If you don't want to setup an App Engine you can use an external resource like cron-job.org that can call your HTTP Cloud Function.

Does Cloud Functions for Firebase make firebase-queue obsolete?

I have written some server-side code to use firebase-queue](https://github.com/firebase/firebase-queue) for scalability, however, with the release of Cloud Functions for Firebase (and its promise of automatic scalability), I am wondering if there is any need for Queue...Has anyone out there combined these two technologies to a greater purpose? Specifically to Firebase developers like #Frank van Puffelen, will Functions replace firebase-queue?
firebaser here
I'm not sure if firebase-queue is not obsolete. Time will have to tell.
But we definitely now use Cloud Functions for Firebase in a lot of scenarios where we'd previously have used firebase-queue and a node worker process. No longer needing to bring our own Node.js process gives an increase in development speed. The auto-scaling of Cloud Functions has proven to be invaluable already.
Combining Cloud Functions with firebase-queue seems illogical. If you simply append nodes to the database and consume them in your function, you have the same behavior without needing the extra library.
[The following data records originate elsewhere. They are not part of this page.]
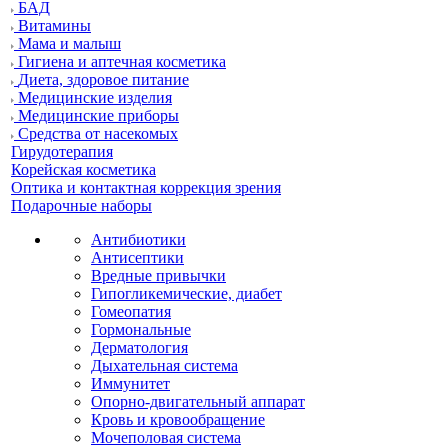
БАД
Витамины
Мама и малыш
Гигиена и аптечная косметика
Диета, здоровое питание
Медицинские изделия
Медицинские приборы
Средства от насекомых
Гирудотерапия
Корейская косметика
Оптика и контактная коррекция зрения
Подарочные наборы
Антибиотики
Антисептики
Вредные привычки
Гипогликемические, диабет
Гомеопатия
Гормональные
Дерматология
Дыхательная система
Иммунитет
Опорно-двигательный аппарат
Кровь и кровообращение
Мочеполовая система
Update: one of our database engineers just gave a scenario where Functions can't replace the queue. When making backups, the workers need to mount and unmount remote disks. That task may be possible in a Cloud Function, it is much easier to do in a standalone, self-managed Node process.
I don't think Firebase cloud functions should render firebase-queue obsolete, and I don't think it's illogical at all to want to combine firebase-queue with cloud functions as ##Frank van Puffelen has said.
Firebase-queue provides much more than a way for tasks to listen to firebase and launch tasks. It provides a protocol for communication between parties assigning and and responding to task requests, coordinating retries of failed tasks, reporting progress, state and additional metadata. One of the things this allows is task chaining.
I think it would be useful for Firebase or a third party to develop a firebase-functions-queue package that extends the firebase-functions and allows you to write a firebase cloud function with the same signature as firebase-queue. Something like this:
const functions = require('firebase-functions');
const functions-queue = require('firebase-functions-queue'); //extends firebase-functions with onQueue function
admin.initializeApp(functions.config().firebase);
functions.database.ref('/queue').onQueue(options,function(data,progress,resolve,reject){
...
})
This new package would work just like firebase-queue and use the same metadata and options, except it wouldn't need to deal with managing multiple worker processes since cloud functions already do this automatically and seamlessly.
This would have the following advantages:
Would allow firebase developers to use a standard way of assigning jobs to queues, monitor progress, failure, etc.
An app could assign a job to a queue and not care if it was being handled by a cloud function or a different environment.
A developer could take an existing queue and move it from their node server to cloud functions without changing the client app.
It could even allow task chaining where one task could be handled by a cloud function and another by a different server within the same job.
I don't think it's as simple as saying it replaces firebase-queue. Ideally, you would use Functions for most of the common use cases for firebase-queue.
However, there are probably also some legitimate reasons to use firebase-queue anyway.
It's a pretty robust queuing system that allows you to use multi-state tasks and allows you to set the number of workers.
It runs in an environment you specify instead of App Engine (you could install binaries on your server that aren't available in GAE).
Could be cheaper depending on specifics of bandwidth vs invocations.
It can contact third party endpoints for free, while Functions requires a paid account for these.
Functions are still in Beta and don't offer an SLA, they also currently have some startup latencies that wouldn't be experienced in firebase-queue (this point should become invalid around GA release time).